# [Directions for this task]
Can you reproduce the text of every record below word for word, leaving the pictures out of your answer?

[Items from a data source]
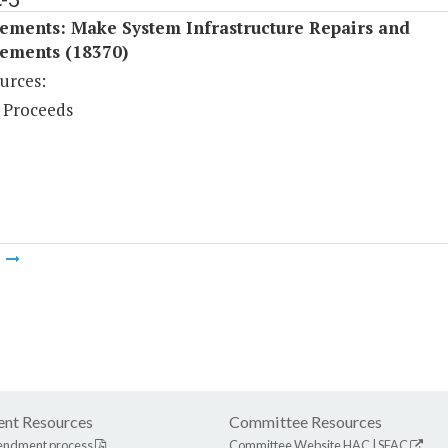
ements: Make System Infrastructure Repairs and
ements (18370)
urces:
 Proceeds
m
nt Resources
Committee Resources
endment process
Committee Website
HAC
|
SFAC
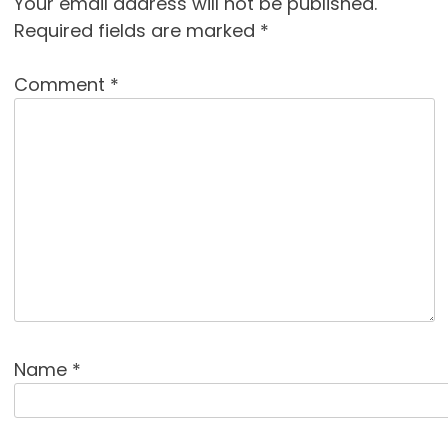
Your email address will not be published.
Required fields are marked
*
Comment
*
Name
*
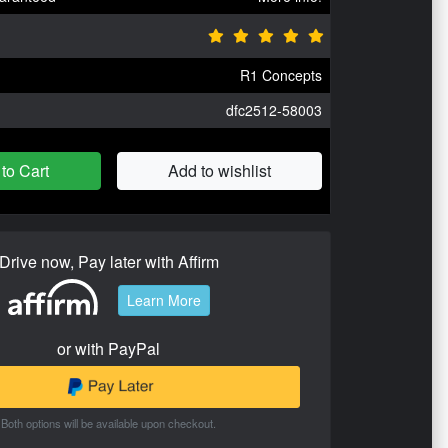
R1 Concepts
dfc2512-58003
to Cart
Add to wishlist
Drive now, Pay later with Affirm
Learn More
or with PayPal
Both options will be available upon checkout.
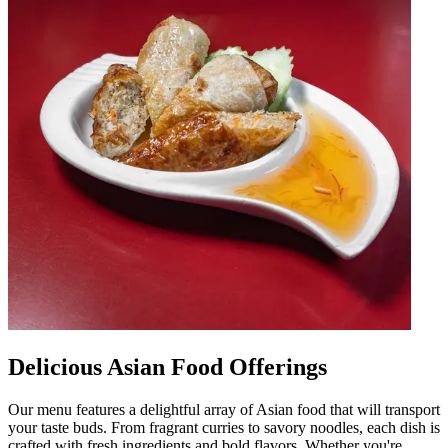
Delicious Asian Food Offerings
Our menu features a delightful array of Asian food that will transport
your taste buds. From fragrant curries to savory noodles, each dish is
crafted with fresh ingredients and bold flavors. Whether you're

# [Expected answer]
ements: Make System Infrastructure Repairs and
ements (18370)
urces:
 Proceeds
m
nt Resources
Committee Resources
endment process
Committee Website
HAC
|
SFAC
Your email address will not be published.
Required fields are marked
*
Comment
*
Name
*
R1 Concepts
dfc2512-58003
to Cart
Add to wishlist
Drive now, Pay later with Affirm
Learn More
or with PayPal
Both options will be available upon checkout.
Delicious Asian Food Offerings
Our menu features a delightful array of Asian food that will transport
your taste buds. From fragrant curries to savory noodles, each dish is
crafted with fresh ingredients and bold flavors. Whether you're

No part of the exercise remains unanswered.